The critics' concern seems to rest on the mistaken belief that the space billionaires are Marvel supervillains who are only one monologue away from revealing that they have each built exactly one ship which they plan to fly to their secret moon bases where they will cackle as humanity slowly roasts, starves, or blows itself up.
Bezos has likewise been clear that his desire to further spaceflight is not about escape but about the improvement of the human condition, including for those who remain on Earth. "We can have a trillion humans in the solar system," Bezos declared at a 2019 announcement about Blue Origin's plans to build a moon lander. "Which means we'd have a thousand Mozarts and a thousand Einsteins. This would be an incredible civilization."
Maybe they're full of beans. It's entirely possible all the grand talk is just rationalization by little boys who want to ride on the rockets they dreamed of in their youth. The beauty of functioning markets, though, is that sometimes they take one person's frivolous dream and make it come true for tens or hundreds or millions of people who, it turns out, share the same dream.
Perhaps spaceships really are just the next thing to buy once you're tired of your yacht and private plane. Maybe the space billionaires are foolish men who want only to compete with each other at a (literally and figuratively) rarefied level beyond the reach of mere mortals.

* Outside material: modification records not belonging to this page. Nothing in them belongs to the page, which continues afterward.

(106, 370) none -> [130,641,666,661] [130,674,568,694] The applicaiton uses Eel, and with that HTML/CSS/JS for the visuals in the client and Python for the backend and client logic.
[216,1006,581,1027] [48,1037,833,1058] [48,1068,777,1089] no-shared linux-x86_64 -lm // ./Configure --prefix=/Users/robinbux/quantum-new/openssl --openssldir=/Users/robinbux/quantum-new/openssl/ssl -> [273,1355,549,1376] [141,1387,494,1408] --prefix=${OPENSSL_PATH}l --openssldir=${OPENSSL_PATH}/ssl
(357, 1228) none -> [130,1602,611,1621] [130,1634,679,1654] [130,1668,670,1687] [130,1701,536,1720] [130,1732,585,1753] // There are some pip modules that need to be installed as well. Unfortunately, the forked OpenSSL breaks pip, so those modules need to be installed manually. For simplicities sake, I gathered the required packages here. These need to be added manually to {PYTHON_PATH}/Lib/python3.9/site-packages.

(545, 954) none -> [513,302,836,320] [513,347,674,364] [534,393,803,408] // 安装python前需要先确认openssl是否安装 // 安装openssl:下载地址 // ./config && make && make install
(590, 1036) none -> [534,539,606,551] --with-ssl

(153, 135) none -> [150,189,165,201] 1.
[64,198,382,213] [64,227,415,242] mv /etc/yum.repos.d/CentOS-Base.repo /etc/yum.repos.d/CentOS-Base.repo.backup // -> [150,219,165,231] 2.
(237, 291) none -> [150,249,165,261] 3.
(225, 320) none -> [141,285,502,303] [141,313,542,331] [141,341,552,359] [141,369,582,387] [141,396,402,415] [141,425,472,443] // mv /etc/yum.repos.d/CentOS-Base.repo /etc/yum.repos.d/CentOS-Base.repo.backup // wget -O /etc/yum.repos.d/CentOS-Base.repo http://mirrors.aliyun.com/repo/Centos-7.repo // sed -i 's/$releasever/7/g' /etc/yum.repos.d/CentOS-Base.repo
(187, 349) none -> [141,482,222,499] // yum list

If so, one might argue that what billionaires need is some perspective. Luckily, we know of one surprisingly effective way to generate a deep and profound shift in mindset.
A New Perspective
Nearly everyone who has viewed the Earth from space reports a similar experience: one of awe, tenderness, and protectiveness toward the planet and her inhabitants. They almost universally find the experience deeply affecting, even life-changing. Whole Earth Catalog's Stewart Brand, who hasn't made it to space yet, understood the power of this insight and made it his mission to procure a photo capturing that perspective from NASA's files and disseminate such imagery as widely as possible.
The "blue marble" photograph of the disk of Earth was taken by the crew of Apollo 17 almost exactly 50 years ago. They were on the final manned mission to the moon. They were also the last crew to get far enough from home to take a true whole Earth photo.
Upon his December return from a 12-day mission to the ISS, arranged by the tourism company Space Adventures, the Japanese billionaire Yusaku Maezawa said going into space and looking back at a view he found "100 times more beautiful than photographs" made him "obsessed with the Earth." He plans to take a small group of creative minds with him on a SpaceX mission to fly around the moon in 2023 at his expense because he believes the work they will do in space and after the fact is crucially important to humanity.
"You begin to think about world leaders getting together in space," he said in a press conference. "Of course, I'm not a powerful enough person to make it happen. But if it did, the world might be a better place to live."
For those concerned about the power and vast resources controlled by billionaires, a good long look at the blue marble could be just the thing to help clarify and distill what really matters. And the rest of us might benefit as well, when our time comes to fly.
"To see the Earth as it truly is, small and blue and beautiful in that eternal silence where it floats," wrote the Apollo-era poet-journalist Archibald MacLeish, "is to see ourselves as riders on the Earth together, brothers on that bright loveliness in the eternal cold—brothers who know now that they are truly brothers."